Newsday Interview with Rachael Ray

I was cleaning out the ERR archives and ran across this Newsday story that I never shared. Rachael was on a book tour promoting was is quickly becoming on of my favorite cookbooks: Yum-o! The Family Cookbook. As you may recall, the proceeds from the sale of that book went to Ray's Yum-o! nonprofit organization.

Here are a few highlights from the interview:

How is this book different from your other books?

The recipes are designed so that kids 10 and up can prepare them by themselves. Younger kids can help with some of the steps, too. And a lot of the recipes were submitted to the Yum-o! Web site by kids.

How do you make healthy food appealing to kids?

You have to ask yourself, "What do kids like to eat?" and then make that food cool and fun to eat, but with healthier choices. One of my most downloaded recipes is Buffalo chicken chili, which has all the flavors you would get with greasy Buffalo wings, but it's made with lean ground chicken instead of deep-fried wings.

Or, with mac and cheese, you swap in whole-wheat pasta for regular, and instead of milk and cream use milk and chicken stock. Instead of processed cheese, you use a sharper-flavored cheese and use less of it.

What about no-fat cheese?

I'm not somebody who tries to use reduced-fat cheese or low-fat cream or nonfat products. They are usually made with fillers, so you end up swapping one not-so-great thing for another.

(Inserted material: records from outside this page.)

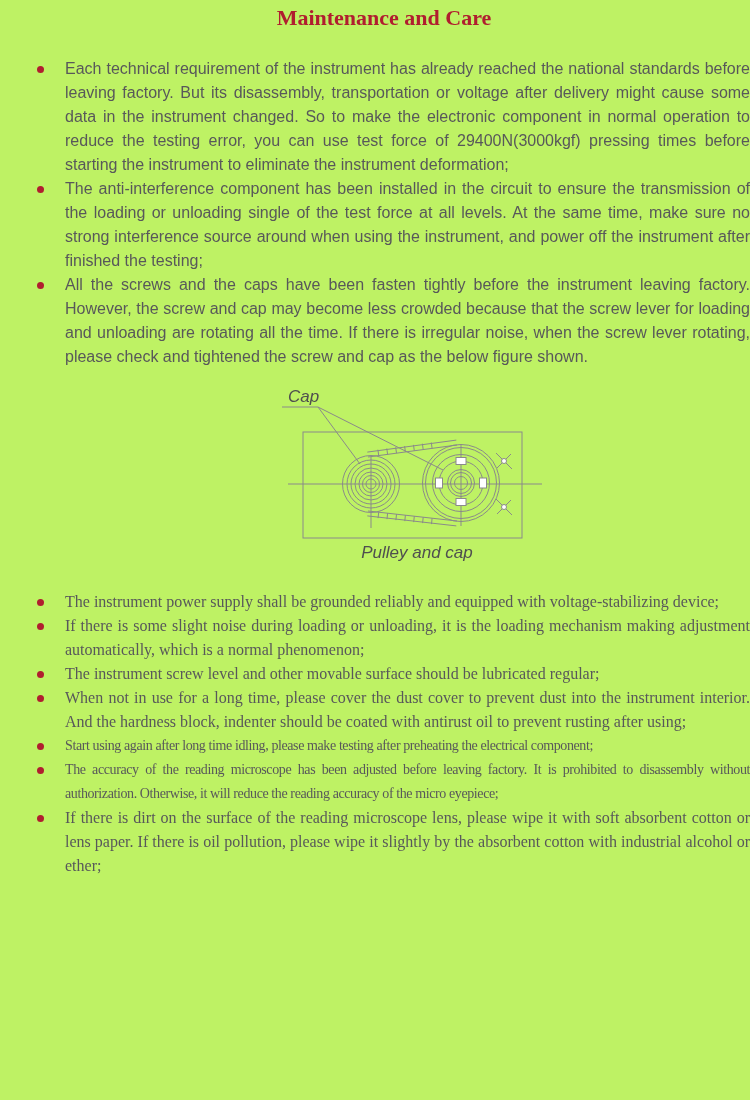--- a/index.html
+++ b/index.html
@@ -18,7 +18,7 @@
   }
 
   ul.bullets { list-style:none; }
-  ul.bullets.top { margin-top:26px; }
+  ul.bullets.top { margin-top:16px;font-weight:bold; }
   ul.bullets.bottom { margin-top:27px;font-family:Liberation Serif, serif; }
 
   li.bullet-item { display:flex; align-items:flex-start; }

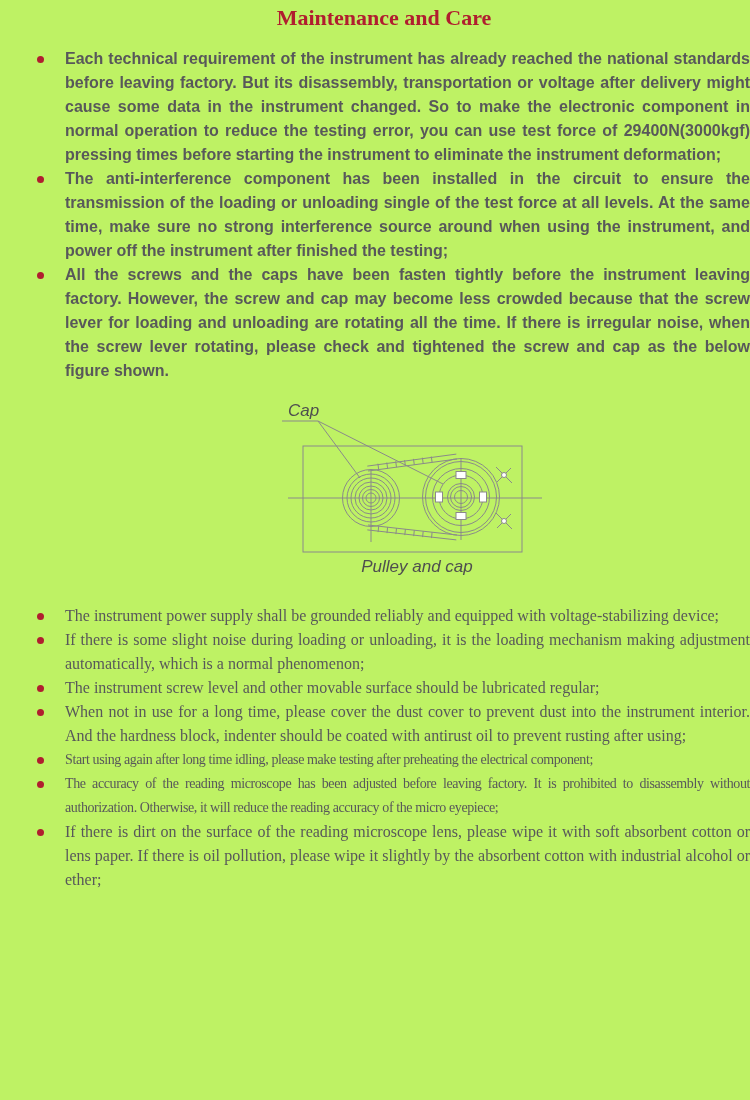--- a/index.html
+++ b/index.html
@@ -44,7 +44,7 @@
 
   figure.diagram {
     margin:8px 0 4px 250px;
-    width:280px; height:186px;font-style:italic;
+    width:280px; height:186px;
   }
   figure.diagram svg { display:block; }
   .fig-line { stroke: var(--line, #8A8A8A); stroke-width:1; fill:none; }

How do you encourage kids to eat vegetables?

I believe that all things are fair in getting kids to eat vegetables. If they won't eat it, I say, hide it - hide it under cheese, put it in a tortilla wrap.

But the greatest trick is to get kids into the kitchen to cook. Once they become invested in the meal and see that it is going to please the whole family, there is a real sense of pride and they will want to eat what they cooked.

Who are the children in the books' photographs?

They are the kids of my friends and co-workers. Everybody in the book is part of the extended family.

Where do you draw your inspiration from?

What I write is always based on what people are asking me to write. I consider myself a waitress. I grew up in the service industry, and I am just bringing the customers what they want. I look at what they are downloading from the Web site or what they tell me when they see me in the grocery store.

When they see you in the grocery store?

People don't treat me with any celebrity. When they see me in the grocery store, they ask me what aisle to look in to find something, they tell me what their kids are eating.